O encontro reafirmou a importância da ação coletiva e articulada. Jeferson Straatmann (Camarão), analista sênior Sociobio, reforçou que o encontro marca a conexão entre movimentos sociais e organizações da sociedade civil. “Sozinhos, não conseguimos fazer a incidência necessária. São muitas realidades e biomas — por isso, é fundamental esse entendimento conjunto para planejar o futuro”.

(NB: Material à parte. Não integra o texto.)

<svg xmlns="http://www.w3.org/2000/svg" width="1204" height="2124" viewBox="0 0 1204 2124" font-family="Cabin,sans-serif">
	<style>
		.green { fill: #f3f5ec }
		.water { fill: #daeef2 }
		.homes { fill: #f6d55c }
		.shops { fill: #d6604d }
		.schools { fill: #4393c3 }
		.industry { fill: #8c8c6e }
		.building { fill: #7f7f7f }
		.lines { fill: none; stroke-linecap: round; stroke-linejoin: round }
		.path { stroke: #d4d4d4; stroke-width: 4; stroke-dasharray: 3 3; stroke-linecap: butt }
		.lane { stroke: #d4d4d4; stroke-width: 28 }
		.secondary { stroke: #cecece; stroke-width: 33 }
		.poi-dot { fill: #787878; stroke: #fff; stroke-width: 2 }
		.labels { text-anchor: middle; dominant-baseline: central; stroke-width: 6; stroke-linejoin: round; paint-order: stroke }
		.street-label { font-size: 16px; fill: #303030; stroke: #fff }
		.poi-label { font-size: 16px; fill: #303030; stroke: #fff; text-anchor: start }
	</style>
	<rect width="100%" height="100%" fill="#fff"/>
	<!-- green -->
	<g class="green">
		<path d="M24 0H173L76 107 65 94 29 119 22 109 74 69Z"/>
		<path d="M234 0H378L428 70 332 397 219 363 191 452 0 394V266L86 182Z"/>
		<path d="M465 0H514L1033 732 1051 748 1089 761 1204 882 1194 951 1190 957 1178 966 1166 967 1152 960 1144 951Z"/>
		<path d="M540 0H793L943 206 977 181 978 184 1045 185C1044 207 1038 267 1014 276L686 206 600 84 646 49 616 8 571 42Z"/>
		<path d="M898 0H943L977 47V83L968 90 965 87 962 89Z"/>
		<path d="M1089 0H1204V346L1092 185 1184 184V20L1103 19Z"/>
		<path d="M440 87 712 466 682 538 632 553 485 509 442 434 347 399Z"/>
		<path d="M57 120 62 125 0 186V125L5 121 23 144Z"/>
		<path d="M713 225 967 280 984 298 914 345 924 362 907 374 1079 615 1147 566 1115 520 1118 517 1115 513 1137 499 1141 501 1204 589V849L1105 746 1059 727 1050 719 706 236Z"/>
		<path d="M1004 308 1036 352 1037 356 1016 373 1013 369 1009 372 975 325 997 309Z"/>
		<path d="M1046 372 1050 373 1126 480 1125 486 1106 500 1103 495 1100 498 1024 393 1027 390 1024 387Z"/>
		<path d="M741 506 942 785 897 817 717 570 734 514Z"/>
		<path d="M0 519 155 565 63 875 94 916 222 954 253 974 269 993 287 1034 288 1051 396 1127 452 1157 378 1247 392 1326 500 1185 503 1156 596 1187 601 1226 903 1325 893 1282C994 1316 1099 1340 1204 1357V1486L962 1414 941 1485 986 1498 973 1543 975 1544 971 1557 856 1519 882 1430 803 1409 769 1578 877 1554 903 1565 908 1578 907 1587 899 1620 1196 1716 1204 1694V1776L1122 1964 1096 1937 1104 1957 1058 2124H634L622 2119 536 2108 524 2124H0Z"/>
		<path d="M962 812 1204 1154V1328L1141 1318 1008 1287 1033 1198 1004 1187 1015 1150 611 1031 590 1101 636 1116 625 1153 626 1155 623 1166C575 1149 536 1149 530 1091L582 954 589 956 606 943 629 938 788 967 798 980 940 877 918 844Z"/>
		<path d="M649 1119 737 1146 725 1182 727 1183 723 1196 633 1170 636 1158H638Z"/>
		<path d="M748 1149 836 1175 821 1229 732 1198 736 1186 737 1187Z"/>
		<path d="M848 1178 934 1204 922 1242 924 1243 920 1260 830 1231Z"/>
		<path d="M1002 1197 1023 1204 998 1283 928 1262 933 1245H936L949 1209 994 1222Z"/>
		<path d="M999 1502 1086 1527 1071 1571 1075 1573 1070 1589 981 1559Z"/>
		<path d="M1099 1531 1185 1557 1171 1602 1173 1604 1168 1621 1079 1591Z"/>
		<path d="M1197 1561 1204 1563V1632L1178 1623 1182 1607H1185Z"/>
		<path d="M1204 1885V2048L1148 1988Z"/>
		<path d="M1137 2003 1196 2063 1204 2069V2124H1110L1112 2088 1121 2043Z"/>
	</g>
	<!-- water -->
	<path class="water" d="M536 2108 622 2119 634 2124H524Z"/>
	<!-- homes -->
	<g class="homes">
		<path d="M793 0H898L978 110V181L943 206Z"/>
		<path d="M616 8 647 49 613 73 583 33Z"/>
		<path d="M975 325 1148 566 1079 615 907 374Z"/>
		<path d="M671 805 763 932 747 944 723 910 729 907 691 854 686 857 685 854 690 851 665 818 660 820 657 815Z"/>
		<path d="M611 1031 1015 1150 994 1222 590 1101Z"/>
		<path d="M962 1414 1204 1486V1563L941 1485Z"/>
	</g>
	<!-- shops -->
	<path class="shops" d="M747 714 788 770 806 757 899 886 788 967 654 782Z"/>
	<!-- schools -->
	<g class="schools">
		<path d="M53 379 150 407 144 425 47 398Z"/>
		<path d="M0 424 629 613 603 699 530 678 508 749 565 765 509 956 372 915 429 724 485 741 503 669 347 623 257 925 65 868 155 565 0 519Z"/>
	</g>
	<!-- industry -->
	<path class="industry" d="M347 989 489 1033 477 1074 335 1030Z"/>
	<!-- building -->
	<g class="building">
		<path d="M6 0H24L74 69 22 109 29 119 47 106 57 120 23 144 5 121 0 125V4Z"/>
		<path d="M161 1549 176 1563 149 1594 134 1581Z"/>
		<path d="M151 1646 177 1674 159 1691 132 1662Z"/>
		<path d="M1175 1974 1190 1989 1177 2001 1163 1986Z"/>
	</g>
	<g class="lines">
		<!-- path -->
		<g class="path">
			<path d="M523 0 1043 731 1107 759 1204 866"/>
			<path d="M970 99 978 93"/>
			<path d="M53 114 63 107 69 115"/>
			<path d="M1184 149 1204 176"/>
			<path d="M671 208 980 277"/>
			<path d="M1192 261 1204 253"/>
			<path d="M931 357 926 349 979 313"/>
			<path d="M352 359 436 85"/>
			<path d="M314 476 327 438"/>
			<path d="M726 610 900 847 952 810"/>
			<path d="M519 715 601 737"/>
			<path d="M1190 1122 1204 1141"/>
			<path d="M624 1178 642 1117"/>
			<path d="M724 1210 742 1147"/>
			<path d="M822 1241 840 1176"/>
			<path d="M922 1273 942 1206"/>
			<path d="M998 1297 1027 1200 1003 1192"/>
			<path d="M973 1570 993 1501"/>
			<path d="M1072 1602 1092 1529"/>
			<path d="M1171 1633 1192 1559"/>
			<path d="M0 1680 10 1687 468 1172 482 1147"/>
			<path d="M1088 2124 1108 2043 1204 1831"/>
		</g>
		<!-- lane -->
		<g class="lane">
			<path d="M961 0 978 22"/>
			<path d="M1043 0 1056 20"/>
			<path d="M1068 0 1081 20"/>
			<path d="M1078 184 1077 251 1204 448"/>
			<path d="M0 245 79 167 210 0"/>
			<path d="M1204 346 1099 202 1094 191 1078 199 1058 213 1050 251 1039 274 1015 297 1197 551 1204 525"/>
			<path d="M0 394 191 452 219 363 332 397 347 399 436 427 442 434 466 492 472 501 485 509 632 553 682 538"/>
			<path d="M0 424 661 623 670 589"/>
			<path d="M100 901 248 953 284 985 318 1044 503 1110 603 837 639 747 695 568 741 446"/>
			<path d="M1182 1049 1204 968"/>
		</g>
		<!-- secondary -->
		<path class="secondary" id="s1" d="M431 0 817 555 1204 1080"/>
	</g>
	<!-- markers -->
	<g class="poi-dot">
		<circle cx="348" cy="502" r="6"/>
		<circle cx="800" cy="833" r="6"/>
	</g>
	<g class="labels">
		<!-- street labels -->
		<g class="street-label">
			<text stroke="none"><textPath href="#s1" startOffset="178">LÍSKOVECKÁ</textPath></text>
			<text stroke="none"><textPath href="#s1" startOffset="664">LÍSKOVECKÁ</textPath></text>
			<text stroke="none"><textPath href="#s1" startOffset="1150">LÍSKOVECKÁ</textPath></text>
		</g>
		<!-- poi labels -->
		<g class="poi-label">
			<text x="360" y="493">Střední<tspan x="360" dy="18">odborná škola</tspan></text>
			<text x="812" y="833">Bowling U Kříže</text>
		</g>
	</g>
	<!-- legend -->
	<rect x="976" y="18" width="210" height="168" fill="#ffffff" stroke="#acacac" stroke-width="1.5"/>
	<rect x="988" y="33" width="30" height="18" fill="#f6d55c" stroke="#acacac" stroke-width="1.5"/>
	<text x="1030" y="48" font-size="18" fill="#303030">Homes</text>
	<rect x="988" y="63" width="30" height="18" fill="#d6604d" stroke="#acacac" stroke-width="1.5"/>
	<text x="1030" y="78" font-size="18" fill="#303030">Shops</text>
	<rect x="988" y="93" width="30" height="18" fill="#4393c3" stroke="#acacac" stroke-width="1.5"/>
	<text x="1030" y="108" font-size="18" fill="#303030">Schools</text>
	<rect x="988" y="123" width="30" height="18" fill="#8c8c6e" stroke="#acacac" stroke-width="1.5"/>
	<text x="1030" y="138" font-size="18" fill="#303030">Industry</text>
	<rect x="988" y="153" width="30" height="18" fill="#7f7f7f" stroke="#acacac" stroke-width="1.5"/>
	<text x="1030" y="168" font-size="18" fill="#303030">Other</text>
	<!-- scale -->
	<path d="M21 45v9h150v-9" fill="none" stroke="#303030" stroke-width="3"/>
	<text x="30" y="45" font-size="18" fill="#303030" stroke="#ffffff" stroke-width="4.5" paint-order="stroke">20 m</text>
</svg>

Disputa em torno da COP30 e o papel estratégico do ÓSocioBio
O evento também abriu espaço para debates francos sobre o cenário político atual e seus impactos nos territórios e nos direitos dos povos da floresta, dos campos e das águas. A secretária executiva do ISA, Adriana Ramos, trouxe uma análise crítica sobre os riscos de captura da agenda da COP30 por setores conservadores. “A COP30 está em forte disputa. Para que ela seja uma oportunidade real, é preciso impedir que setores contrários aos direitos territoriais ganhem protagonismo. Se colocarem o uso da terra como foco da ação climática, passaremos os próximos dez anos disputando visibilidade e recursos. Precisamos garantir que a agenda da COP não seja capturada.”
Ela também alertou para o esvaziamento dos espaços autônomos da sociedade civil por ações governamentais fragmentadas. “Estamos vendo um festival de ‘jabuticabas’ — ideias que só existem no Brasil — tentando enfraquecer a mobilização coletiva. Precisamos garantir que a sociedade civil esteja nas ruas, com voz ativa, pressionando por direitos.”
Proteger os territórios é garantir o futuro do país
Dione Torquato, do Conselho Nacional das Populações Extrativistas (CNS), destacou a urgência de dar visibilidade às economias dos povos tradicionais. “A proteção dos territórios e a garantia de direitos são fundamentais não só para a qualidade de vida dessas populações, mas também para construirmos uma relação equilibrada entre sociedade e natureza. Essa pauta se torna mais urgente a cada dia”.
O encontro foi encerrado com a criação de acordos coletivos de participação para o próximo ciclo. As falas, os dados e as dinâmicas desenvolvidas reforçam a centralidade do ÓSocioBio como articulação estratégica diante dos desafios do presente.
Mesmo diante de ameaças, ficou evidente a força e o potencial da rede. Como concluiu Adriana Ramos: “A existência do ÓSocioBio é uma nova frente de resistência e articulação. Esse exército aqui tem um enorme potencial”.